The only thing that got my mind off the Bitch Brigade was spending time with Will. And we spent a lot of time together. Most mornings Will would meet me at the studio with flowers and a bagel and then help me clean. Some mornings, though, he was mysteriously absent. On those days, he'd meet me outside of my chemistry class with a single white flower. Then he'd apologize for be
ing late, saying he'd had to press snooze three times. Then after school he'd meet me at the dance studio after basketball practice so we could have dinner together. And if he was late to that, he'd say it was because he had to shower three times. Hmph. I wonder if those were just excuses. Maybe he had another girl on the side.
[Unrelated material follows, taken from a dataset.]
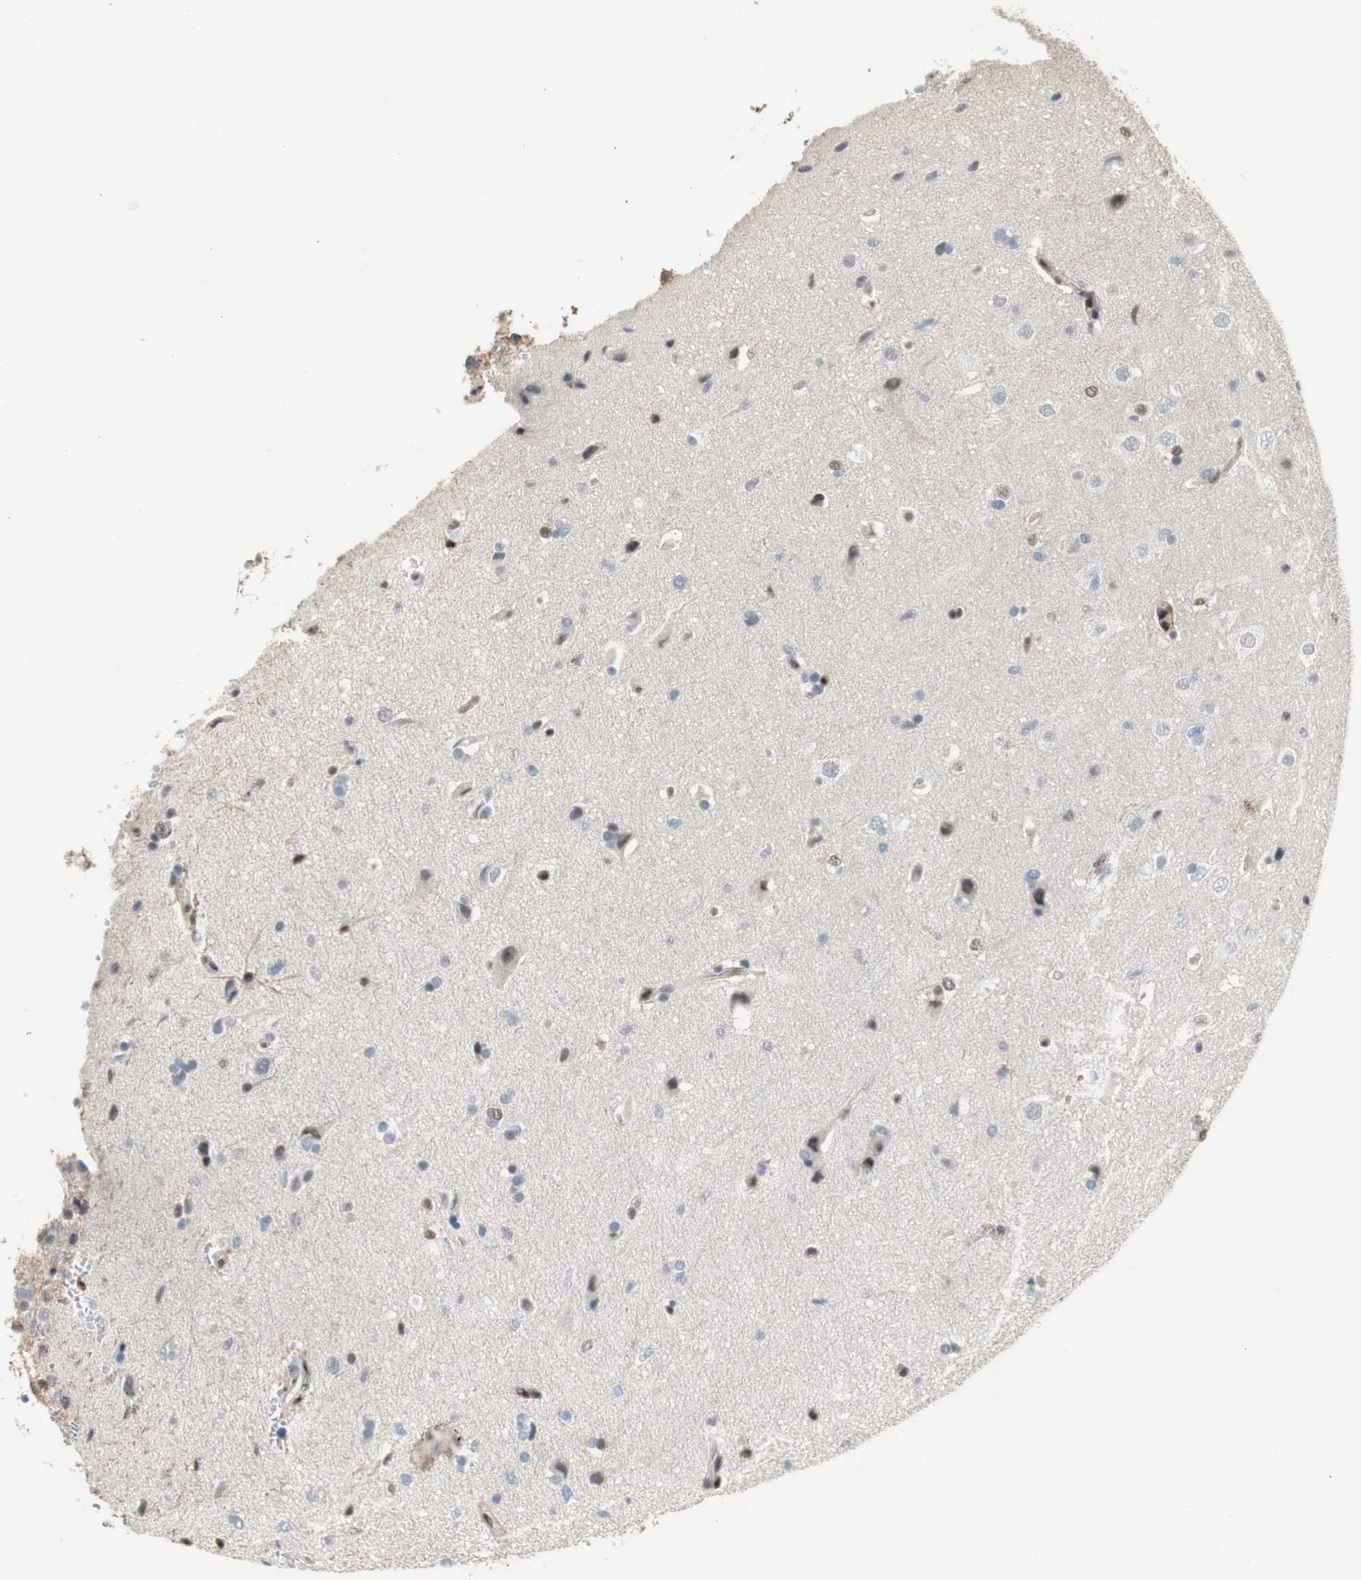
{"staining": {"intensity": "weak", "quantity": "<25%", "location": "nuclear"}, "tissue": "glioma", "cell_type": "Tumor cells", "image_type": "cancer", "snomed": [{"axis": "morphology", "description": "Glioma, malignant, Low grade"}, {"axis": "topography", "description": "Brain"}], "caption": "IHC micrograph of human malignant low-grade glioma stained for a protein (brown), which displays no expression in tumor cells.", "gene": "PML", "patient": {"sex": "female", "age": 37}}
Anyway, when he wasn't mysteriously missing or being weirdly obsessed with the number three Will was really fun to hang out with and I knew he felt the same about me. In fact, he had even started calling me Sony, saying I was more entertaining than his Sony Playstation. I looked forward to spending time with him even though it counteracted my desire for invisibility. People noticed me when I was with Will and that was not a good thing.
"So, has he drilled you with his power tool yet?" a girl said to me in a low threatening voice as I loaded my books into my locker one morning. I was so tired from cleaning the studio that at first I couldn't register who the girl was. Then it struck me. Ashley Carter, a pretty blonde senior. I only knew her name because she often helped Lauren DeHaven with her numerous charitable events.